AAAR 33rd Annual Conference
October 20 - October 24, 2014
Rosen Shingle Creek
Orlando, Florida, USA
Abstract View
Photooxidation of Isoprene Epoxydiol (IEPOX)-Derived Secondary Organic Aerosol
KELVIN BATES, Tran Nguyen, Rebecca Schwantes, Xuan Zhang, Matthew Coggon, Richard Flagan, Brian Stoltz, Paul Wennberg, John Seinfeld, Caltech
Abstract Number: 390 Working Group: Aerosol Chemistry
Abstract Isoprene epoxydiol (IEPOX), a second-generation oxidation product of isoprene, has recently been identified as a key intermediate in the formation of secondary organic aerosol (SOA) from isoprene under low-NO conditions. Following its reactive uptake onto particles, IEPOX is typically converted to 2-methyltetrols or organosulfates by acid- or ammonium-catalyzed mechanisms. These low-volatility products are generally expected to remain in the particle phase, though their subsequent chemistry has not yet been explored.

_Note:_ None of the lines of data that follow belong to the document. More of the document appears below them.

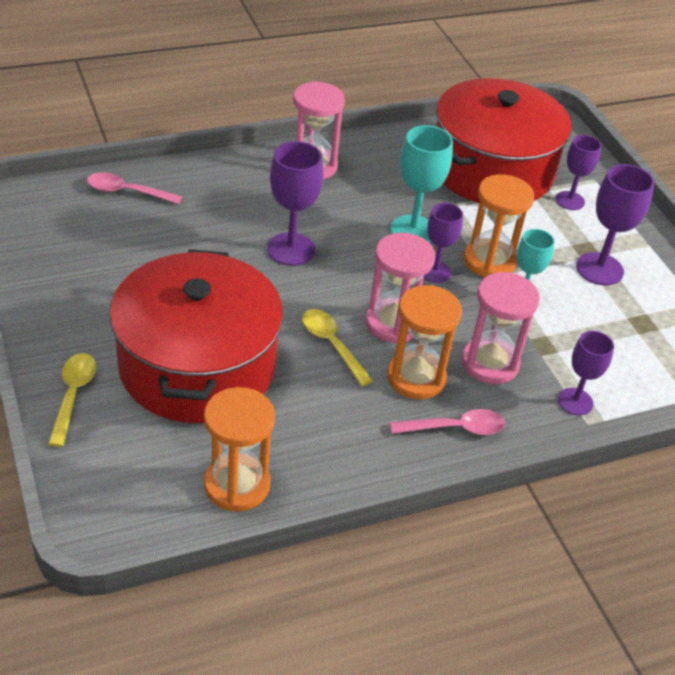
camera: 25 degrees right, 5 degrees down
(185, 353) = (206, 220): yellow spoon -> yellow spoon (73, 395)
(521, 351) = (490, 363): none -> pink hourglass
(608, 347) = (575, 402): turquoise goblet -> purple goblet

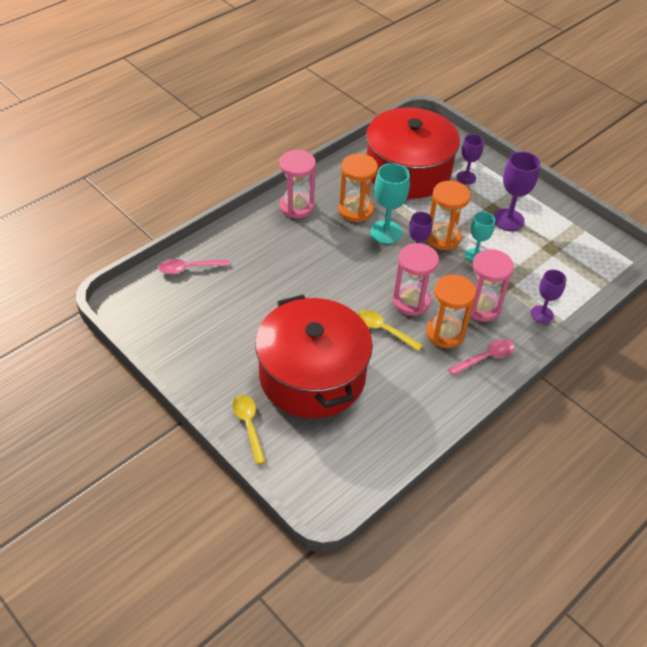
camera: 20 degrees left, 5 degrees up
(237, 485) = (384, 444): orange hourglass -> orange hourglass (355, 210)
(291, 249) = (319, 272): purple goblet -> none

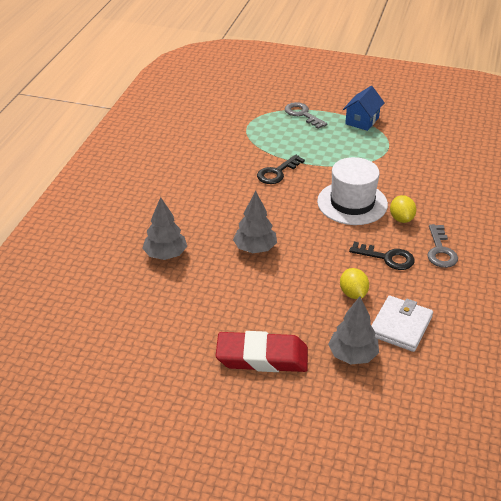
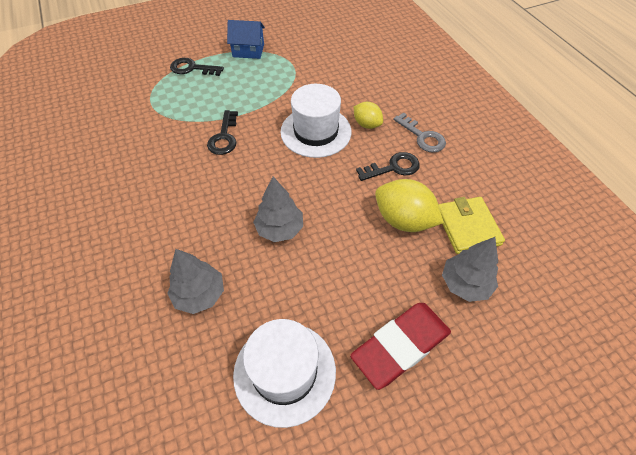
camera: 40 degrees left, 15 degrees up
(174, 323) = (284, 372): none -> white hat
(302, 114) = (192, 68): grey key -> black key
(353, 293) = (403, 220): yellow lemon -> yellow lemon, size x1.68
(362, 121) = (248, 51): blue house -> blue house turned 75 degrees counterclockwise
(400, 326) = (467, 227): white wallet -> yellow wallet

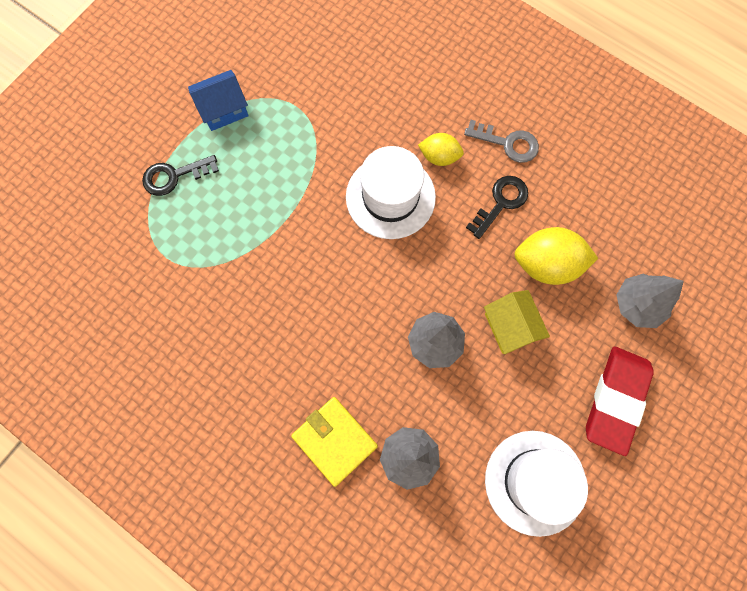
camera: 30 degrees left, 20 degrees up
(224, 137) = (293, 259): black key -> none
(345, 247) = (510, 327): none -> yellow house
(467, 227) = (609, 238): yellow wallet -> yellow wallet (334, 440)

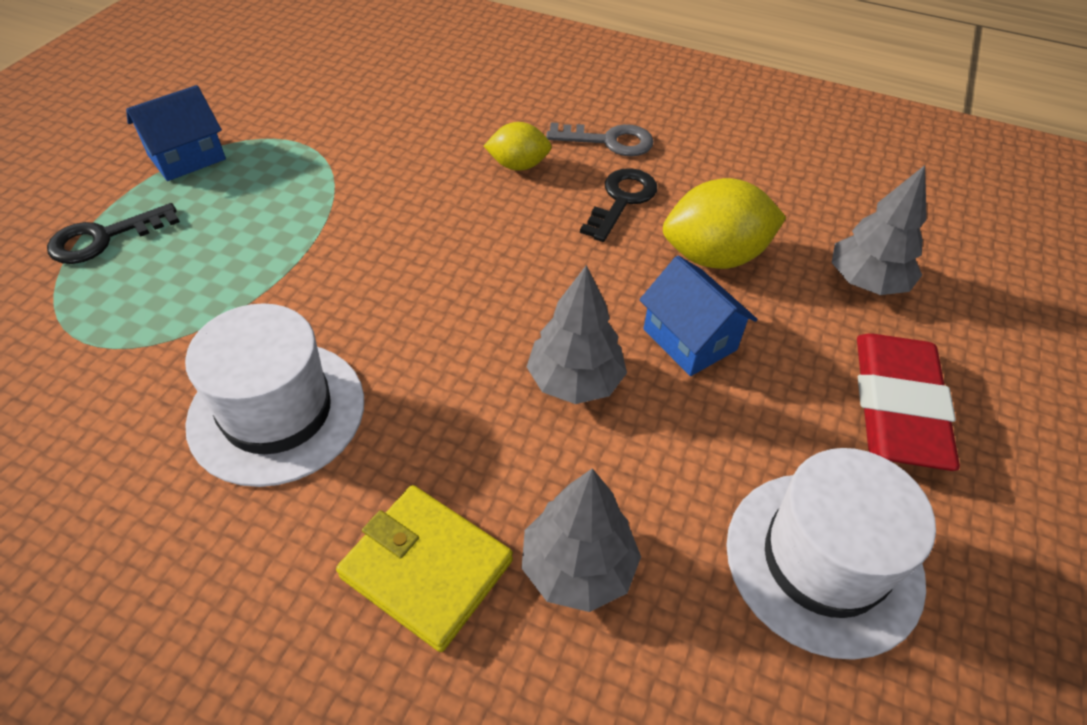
camera: 15 degrees left, 25 degrees down
(390, 197) = (457, 216): white hat -> white hat (277, 411)
(510, 327) = (689, 339): yellow house -> blue house

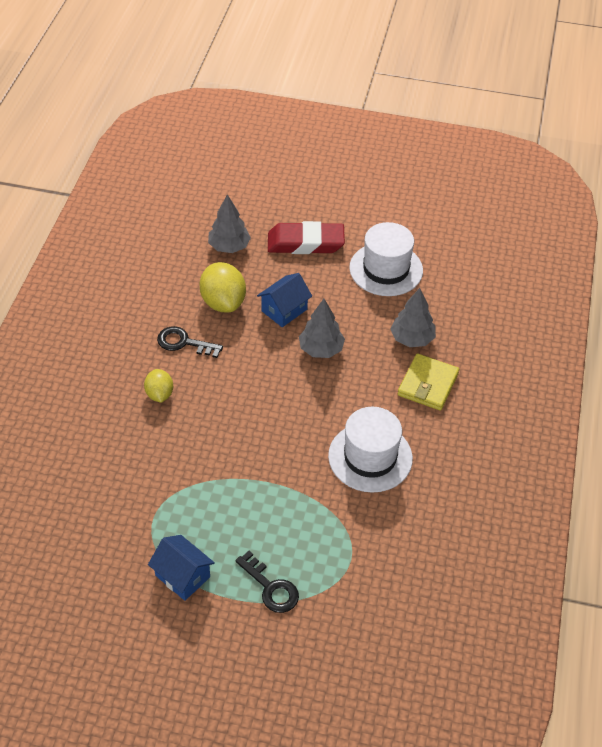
camera: 100 degrees left, 0 degrees up
(608, 141) = (126, 353): grey key -> none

Using synthetic IEPOX and various inorganic seed particles, we have performed environmental chamber experiments to investigate the fate of IEPOX-derived SOA under exposure to photooxidation by OH radicals. Particle mass concentration and chemical composition were monitored by aerosol mass spectrometry, scanning mobility particle sizing, and liquid chromatography-mass spectrometry of filter samples, while concentrations of gas phase compounds were measured by CF$_3O$^(-) chemical ionization mass spectrometry. We will present results showing changes in both gas and particle phase composition during photooxidation, including their dependence on both seed particle composition and OH concentration. Preliminary data show that the photochemical loss of IEPOX-derived SOA mass may be an important consideration for predicting aerosol loading and gas phase oxidative chemistry in isoprene-rich environments.